** ACTIVITY **
Reproduce the data exactly as it stands.

[Opening MATERIAL PROVIDED section]

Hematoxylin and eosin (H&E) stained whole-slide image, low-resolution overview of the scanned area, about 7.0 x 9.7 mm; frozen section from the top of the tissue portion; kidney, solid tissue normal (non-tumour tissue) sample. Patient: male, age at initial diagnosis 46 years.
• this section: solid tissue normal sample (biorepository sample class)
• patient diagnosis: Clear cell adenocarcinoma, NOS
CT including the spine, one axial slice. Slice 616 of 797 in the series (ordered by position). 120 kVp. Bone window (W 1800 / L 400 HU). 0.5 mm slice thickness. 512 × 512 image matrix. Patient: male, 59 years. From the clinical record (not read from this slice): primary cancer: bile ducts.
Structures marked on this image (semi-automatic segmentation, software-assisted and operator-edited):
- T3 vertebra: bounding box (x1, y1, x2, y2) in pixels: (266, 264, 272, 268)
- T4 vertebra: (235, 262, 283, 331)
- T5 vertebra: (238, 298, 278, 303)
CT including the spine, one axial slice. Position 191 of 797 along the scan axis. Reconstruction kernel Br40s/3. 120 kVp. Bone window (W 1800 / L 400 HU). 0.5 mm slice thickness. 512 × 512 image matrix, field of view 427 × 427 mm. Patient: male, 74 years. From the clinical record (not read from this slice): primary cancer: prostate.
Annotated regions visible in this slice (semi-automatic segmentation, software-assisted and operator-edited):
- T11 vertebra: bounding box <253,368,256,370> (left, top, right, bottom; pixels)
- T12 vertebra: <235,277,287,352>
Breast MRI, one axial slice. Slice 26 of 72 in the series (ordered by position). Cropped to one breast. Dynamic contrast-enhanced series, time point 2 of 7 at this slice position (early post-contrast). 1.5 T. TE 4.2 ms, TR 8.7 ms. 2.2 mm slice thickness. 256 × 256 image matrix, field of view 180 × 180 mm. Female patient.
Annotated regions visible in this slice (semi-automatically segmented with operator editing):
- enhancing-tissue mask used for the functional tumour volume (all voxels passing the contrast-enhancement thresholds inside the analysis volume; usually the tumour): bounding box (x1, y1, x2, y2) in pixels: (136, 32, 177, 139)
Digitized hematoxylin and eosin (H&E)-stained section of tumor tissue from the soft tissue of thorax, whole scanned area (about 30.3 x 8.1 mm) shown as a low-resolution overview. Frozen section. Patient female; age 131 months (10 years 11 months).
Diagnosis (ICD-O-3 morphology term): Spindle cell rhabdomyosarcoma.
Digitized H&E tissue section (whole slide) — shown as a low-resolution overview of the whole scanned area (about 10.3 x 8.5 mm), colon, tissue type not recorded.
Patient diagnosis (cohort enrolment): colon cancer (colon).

[Closing MATERIAL PROVIDED section]

** RESULT OF THIS EXERCISE **
Hematoxylin and eosin (H&E) stained whole-slide image, low-resolution overview of the scanned area, about 7.0 x 9.7 mm; frozen section from the top of the tissue portion; kidney, solid tissue normal (non-tumour tissue) sample. Patient: male, age at initial diagnosis 46 years.
• this section: solid tissue normal sample (biorepository sample class)
• patient diagnosis: Clear cell adenocarcinoma, NOS
CT including the spine, one axial slice. Slice 616 of 797 in the series (ordered by position). 120 kVp. Bone window (W 1800 / L 400 HU). 0.5 mm slice thickness. 512 × 512 image matrix. Patient: male, 59 years. From the clinical record (not read from this slice): primary cancer: bile ducts.
Structures marked on this image (semi-automatic segmentation, software-assisted and operator-edited):
- T3 vertebra: bounding box (x1, y1, x2, y2) in pixels: (266, 264, 272, 268)
- T4 vertebra: (235, 262, 283, 331)
- T5 vertebra: (238, 298, 278, 303)
CT including the spine, one axial slice. Position 191 of 797 along the scan axis. Reconstruction kernel Br40s/3. 120 kVp. Bone window (W 1800 / L 400 HU). 0.5 mm slice thickness. 512 × 512 image matrix, field of view 427 × 427 mm. Patient: male, 74 years. From the clinical record (not read from this slice): primary cancer: prostate.
Annotated regions visible in this slice (semi-automatic segmentation, software-assisted and operator-edited):
- T11 vertebra: bounding box <253,368,256,370> (left, top, right, bottom; pixels)
- T12 vertebra: <235,277,287,352>
Breast MRI, one axial slice. Slice 26 of 72 in the series (ordered by position). Cropped to one breast. Dynamic contrast-enhanced series, time point 2 of 7 at this slice position (early post-contrast). 1.5 T. TE 4.2 ms, TR 8.7 ms. 2.2 mm slice thickness. 256 × 256 image matrix, field of view 180 × 180 mm. Female patient.
Annotated regions visible in this slice (semi-automatically segmented with operator editing):
- enhancing-tissue mask used for the functional tumour volume (all voxels passing the contrast-enhancement thresholds inside the analysis volume; usually the tumour): bounding box (x1, y1, x2, y2) in pixels: (136, 32, 177, 139)
Digitized hematoxylin and eosin (H&E)-stained section of tumor tissue from the soft tissue of thorax, whole scanned area (about 30.3 x 8.1 mm) shown as a low-resolution overview. Frozen section. Patient female; age 131 months (10 years 11 months).
Diagnosis (ICD-O-3 morphology term): Spindle cell rhabdomyosarcoma.
Digitized H&E tissue section (whole slide) — shown as a low-resolution overview of the whole scanned area (about 10.3 x 8.5 mm), colon, tissue type not recorded.
Patient diagnosis (cohort enrolment): colon cancer (colon).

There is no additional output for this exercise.